The following "Mangle Names" settings let users find all the places where proofs rely on automatically generated names, which can then be named explicitly to avoid any incompatibility. These settings cause Coq to generate different names, producing errors for references to automatically generated names.

Flag Mangle Names

When set, generated names use the prefix specified in the following option instead of the default prefix.

Option Mangle Names Prefix string

Specifies the prefix to use when generating names.

Performance-oriented tactic variants

change_no_check term

For advanced usage. Similar to change term, but as an optimization, it skips checking that term is convertible to the goal.

Recall that the Coq kernel typechecks proofs again when they are concluded to ensure safety. Hence, using change checks convertibility twice overall, while change_no_check can produce ill-typed terms, but checks convertibility only once. Hence, change_no_check can be useful to speed up certain proof scripts, especially if one knows by construction that the argument is indeed convertible to the goal.

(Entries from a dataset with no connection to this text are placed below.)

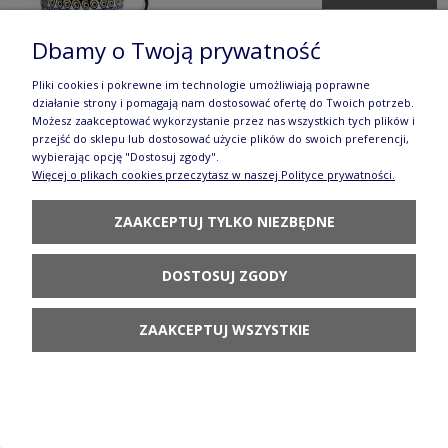
Dbamy o Twoją prywatność
Pliki cookies i pokrewne im technologie umożliwiają poprawne
działanie strony i pomagają nam dostosować ofertę do Twoich potrzeb.
Możesz zaakceptować wykorzystanie przez nas wszystkich tych plików i
przejść do sklepu lub dostosować użycie plików do swoich preferencji,
Filiżanka Ceramika Bolesławiec V 0,35 L GU1379
wybierając opcję "Dostosuj zgody".
Więcej o plikach cookies przeczytasz w naszej Polityce prywatności.
DEK882A
81,90 zł
ZAAKCEPTUJ TYLKO NIEZBĘDNE
DO KOSZYKA
DOSTOSUJ ZGODY
ZAAKCEPTUJ WSZYSTKIE
Filiżanka i spodek V 0,24 L Bolesławiec
GU1802DEK882A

In the following example, change_no_check replaces False by True, but Qed then rejects the proof, ensuring consistency.

Example

Goal False.
1 subgoal ============================ False
change_no_check True.
1 subgoal ============================ True
exact I.
No more subgoals.
Fail Qed.
The command has indeed failed with message: The term "I" has type "True" while it is expected to have type "False".

change_no_check supports all of change's variants.

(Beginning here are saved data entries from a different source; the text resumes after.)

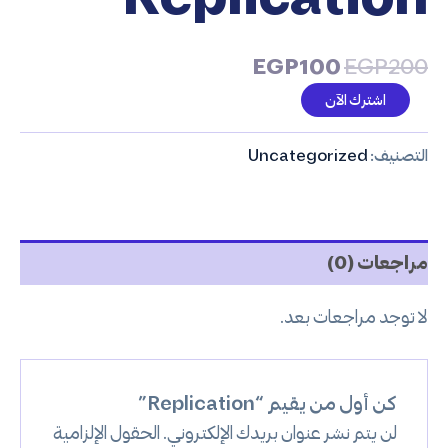
EGP
100
EGP
200
اشترك الآن
التصنيف:
Uncategorized
مراجعات (0)
لا توجد مراجعات بعد.
كن أول من يقيم “Replication”
لن يتم نشر عنوان بريدك الإلكتروني.
الحقول الإلزامية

Variant change_no_check term with term
Variant change_no_check term at num+ with term
Variant change_no_check term at num+? with term? in ident

Example

Goal True -> False.
1 subgoal ============================ True -> False
intro H.
1 subgoal H : True ============================ False
change_no_check False in H.
1 subgoal H : False ============================ False
exact H.
No more subgoals.
Fail Qed.
The command has indeed failed with message: The term "fun H : True => H" has type "True -> True" while it is expected to have type "True -> False".
Variant convert_concl_no_check term

Deprecated old name for change_no_check. Does not support any of its variants.

exact_no_check term

For advanced usage. Similar to exact term, but as an optimization, it skips checking that term has the goal's type, relying on the kernel check instead. See change_no_check for more explanations.

Example

Goal False.
1 subgoal ============================ False
exact_no_check I.
No more subgoals.
Fail Qed.
The command has indeed failed with message: The term "I" has type "True" while it is expected to have type "False".
Variant vm_cast_no_check term

For advanced usage. Similar to exact_no_check term, but additionally instructs the kernel to use vm_compute to compare the goal's type with the term's type.

Example

Goal False.
1 subgoal ============================ False
vm_cast_no_check I.
No more subgoals.
Fail Qed.
The command has indeed failed with message: The term "I" has type "True" while it is expected to have type "False".
Variant native_cast_no_check term

for advanced usage. similar to exact_no_check term, but additionally instructs the kernel to use native_compute to compare the goal's type with the term's type.

Example

Goal False.
1 subgoal ============================ False
native_cast_no_check I.
No more subgoals.
Fail Qed.
The command has indeed failed with message: Native compiler is disabled, falling back to VM conversion test.
[1]Actually, only the second subgoal will be generated since the other one can be automatically checked.
[2]This corresponds to the cut rule of sequent calculus.
[3]Reminder: opaque constants will not be expanded by δ reductions.